YOUR OBJECTIVE:
Count every line in the entries that contains "Brain". Report that count alone.

:: DATASET EXTRACT ::

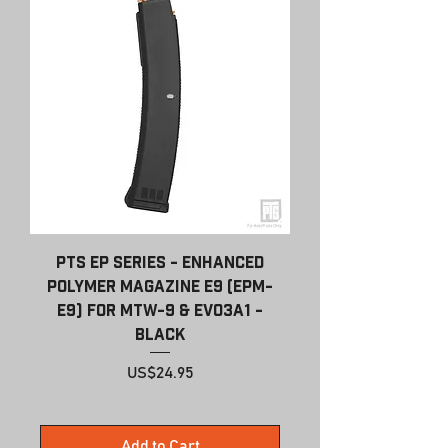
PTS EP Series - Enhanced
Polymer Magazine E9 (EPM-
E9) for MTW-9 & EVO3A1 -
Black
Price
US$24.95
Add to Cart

:::
:: DATASET EXTRACT ::

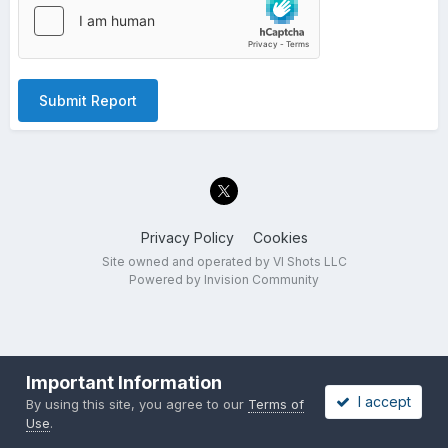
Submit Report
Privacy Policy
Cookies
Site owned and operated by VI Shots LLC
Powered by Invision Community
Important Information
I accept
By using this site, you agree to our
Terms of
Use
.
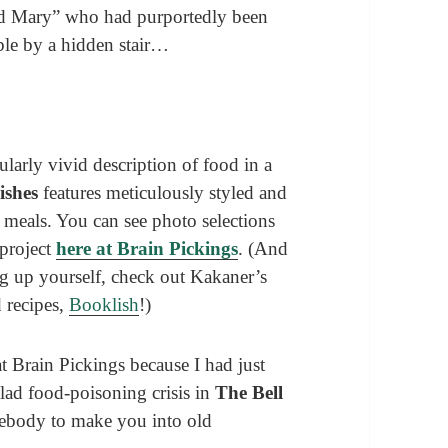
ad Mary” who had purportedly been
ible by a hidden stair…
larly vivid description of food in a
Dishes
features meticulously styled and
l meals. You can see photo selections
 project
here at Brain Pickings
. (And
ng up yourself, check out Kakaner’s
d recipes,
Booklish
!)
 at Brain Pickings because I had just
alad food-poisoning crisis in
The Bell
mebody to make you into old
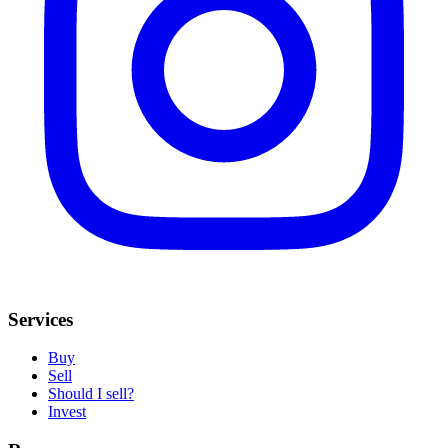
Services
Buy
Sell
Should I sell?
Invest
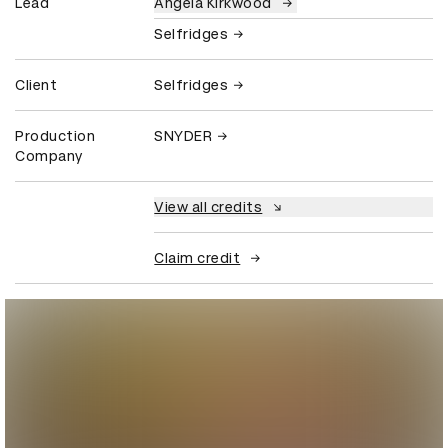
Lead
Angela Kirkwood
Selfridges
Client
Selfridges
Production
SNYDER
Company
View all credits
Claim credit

:::

RESULT OF THE EXERCISE:
2